Everything is marketed to the masses. That's how new keepers come here all the time. It doesn't matter what tank they buy, they're not going to do it right. We see posts everyday where we have to critique this and that for newcomers. That's why we're here. To educate them. This is far better for a new keeper than an aquarium.


----------



## bulbophyllum (Feb 6, 2012)

Chris S said:


> They are now being marketed specifically for frogs, that is the big difference.


The needs of Pipa pipa are vastly different than say and American toad. No tank is going to be suitable for all frogs.


----------



## Encyclia (Aug 23, 2013)

hansgruber7 said:


> I'm curious. Why is the slope under the substrate a terrible idea in your view?


I think it removes volume that can be used for more substrate and drainage layer. That's less volume for plant roots, less habitat for springtails/isos and it reduces the volume of standing water that can buffer against humidity changes associated with air exchange with the air outside the tank (very dry in my case). All of those things are subjective and can be mitigated in other ways, but that's how I feel about it. That's my whole point, though. I feel that way about the slope, others like it. That alone makes it impossible for the manufacturers to come up with a one-size-fits-all solution. 

Mark


----------



## Fahad (Aug 25, 2019)

▸ Provided material:
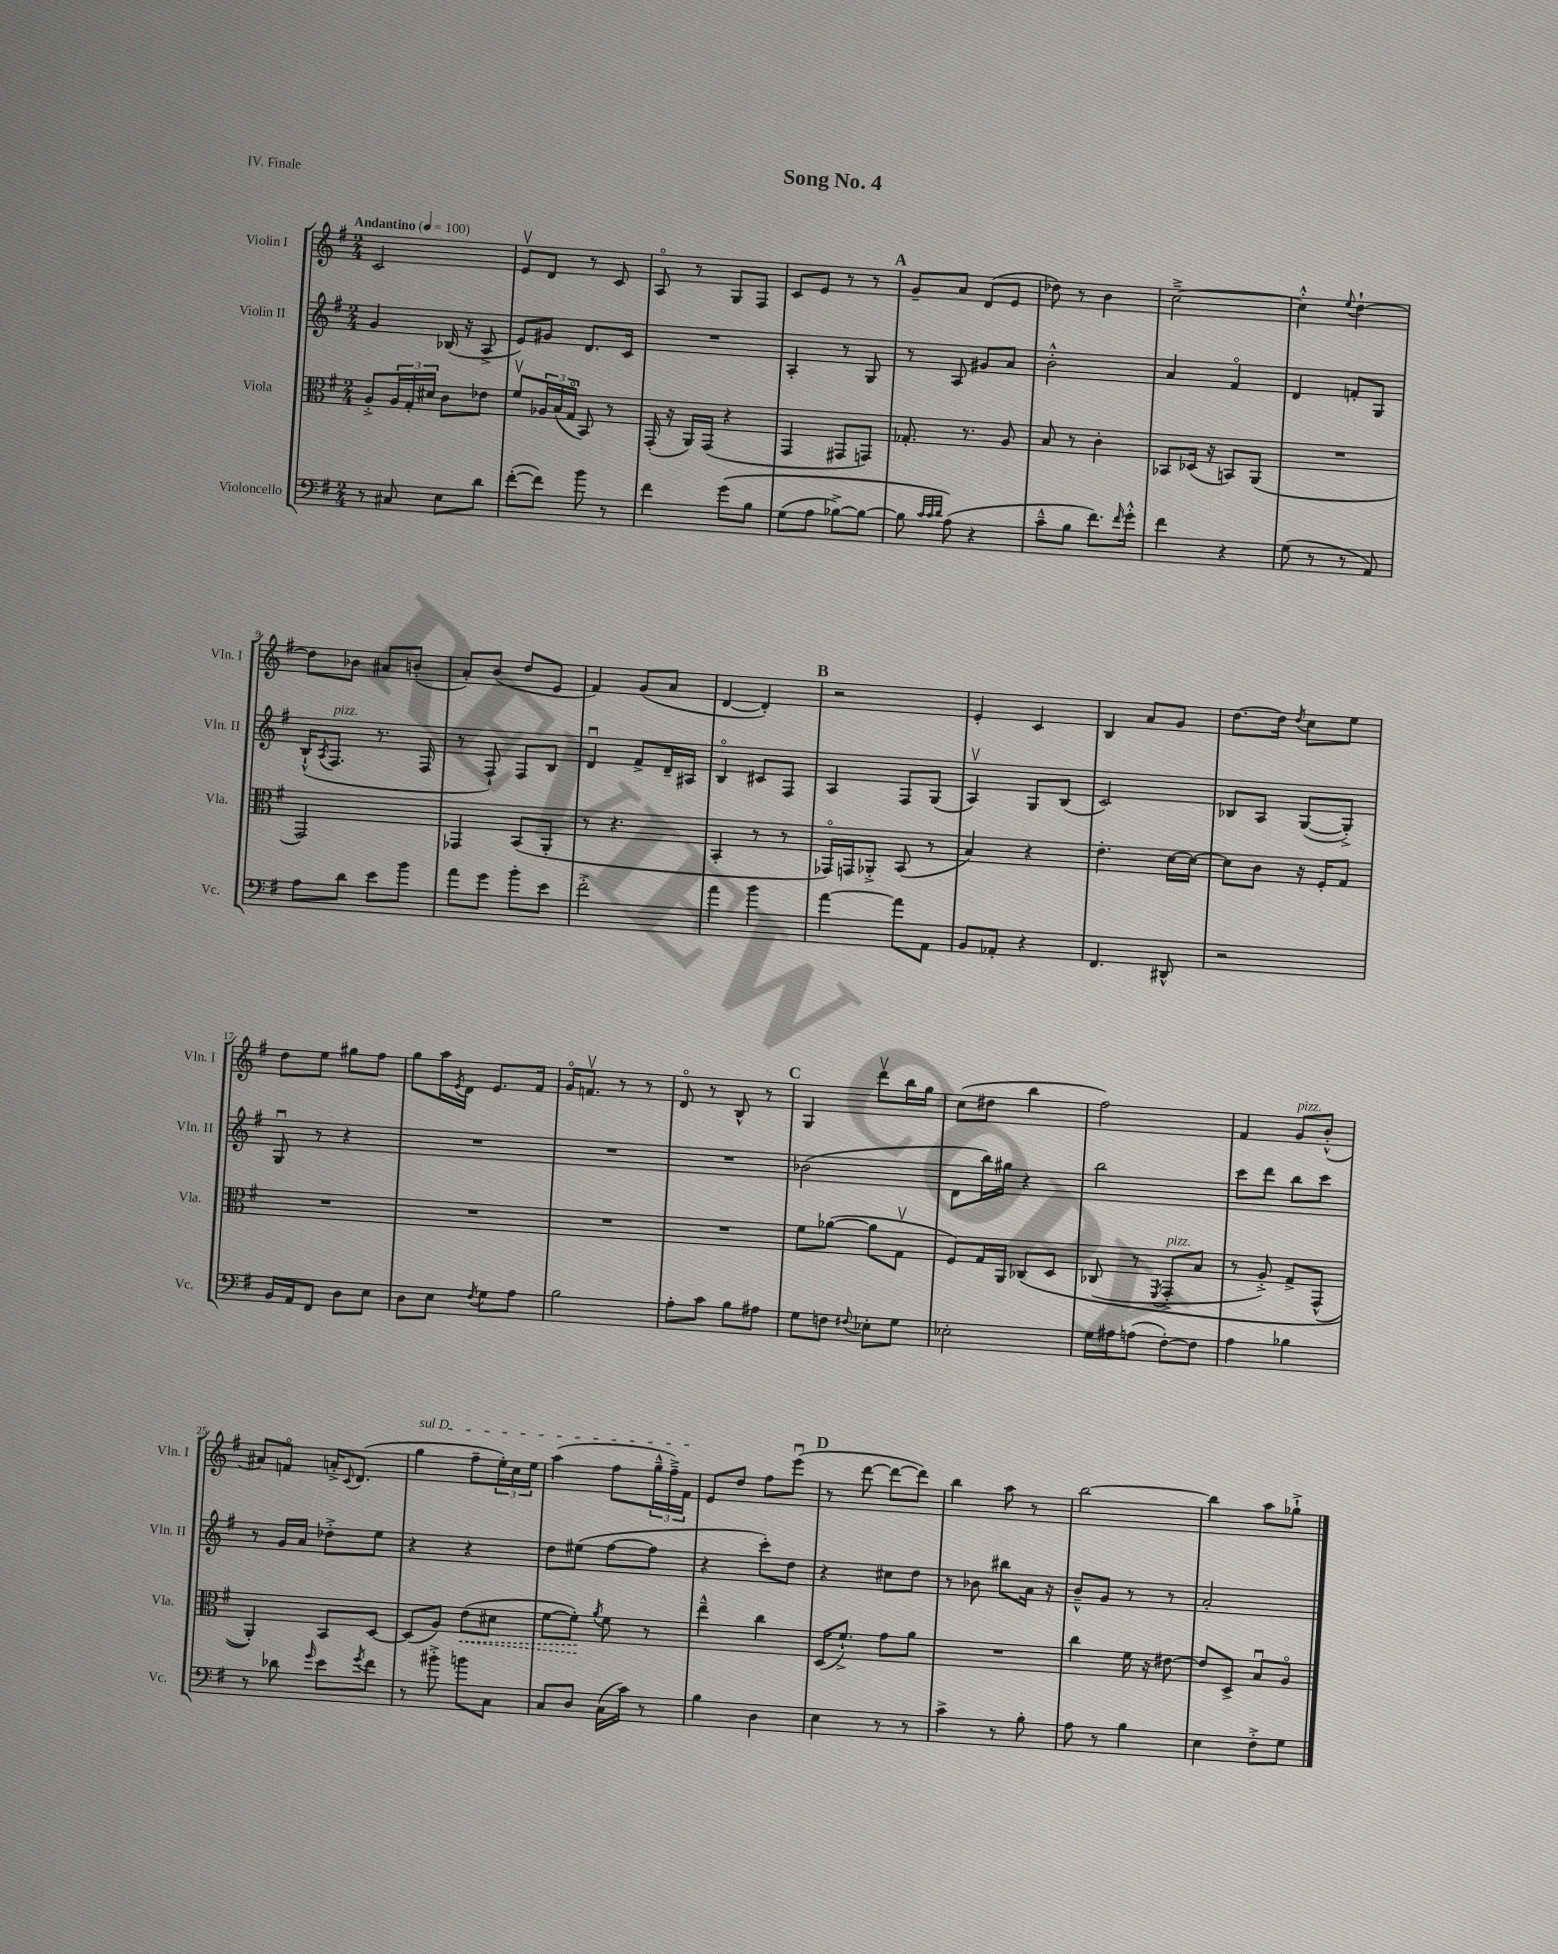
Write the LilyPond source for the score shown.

▸ What the task requires:
Reproduce the forum thread above about tanks for frogs, word for word from start to finish.

▸ Right answer:
Everything is marketed to the masses. That's how new keepers come here all the time. It doesn't matter what tank they buy, they're not going to do it right. We see posts everyday where we have to critique this and that for newcomers. That's why we're here. To educate them. This is far better for a new keeper than an aquarium.


----------



## bulbophyllum (Feb 6, 2012)

Chris S said:


> They are now being marketed specifically for frogs, that is the big difference.


The needs of Pipa pipa are vastly different than say and American toad. No tank is going to be suitable for all frogs.


----------



## Encyclia (Aug 23, 2013)

hansgruber7 said:


> I'm curious. Why is the slope under the substrate a terrible idea in your view?


I think it removes volume that can be used for more substrate and drainage layer. That's less volume for plant roots, less habitat for springtails/isos and it reduces the volume of standing water that can buffer against humidity changes associated with air exchange with the air outside the tank (very dry in my case). All of those things are subjective and can be mitigated in other ways, but that's how I feel about it. That's my whole point, though. I feel that way about the slope, others like it. That alone makes it impossible for the manufacturers to come up with a one-size-fits-all solution. 

Mark


----------



## Fahad (Aug 25, 2019)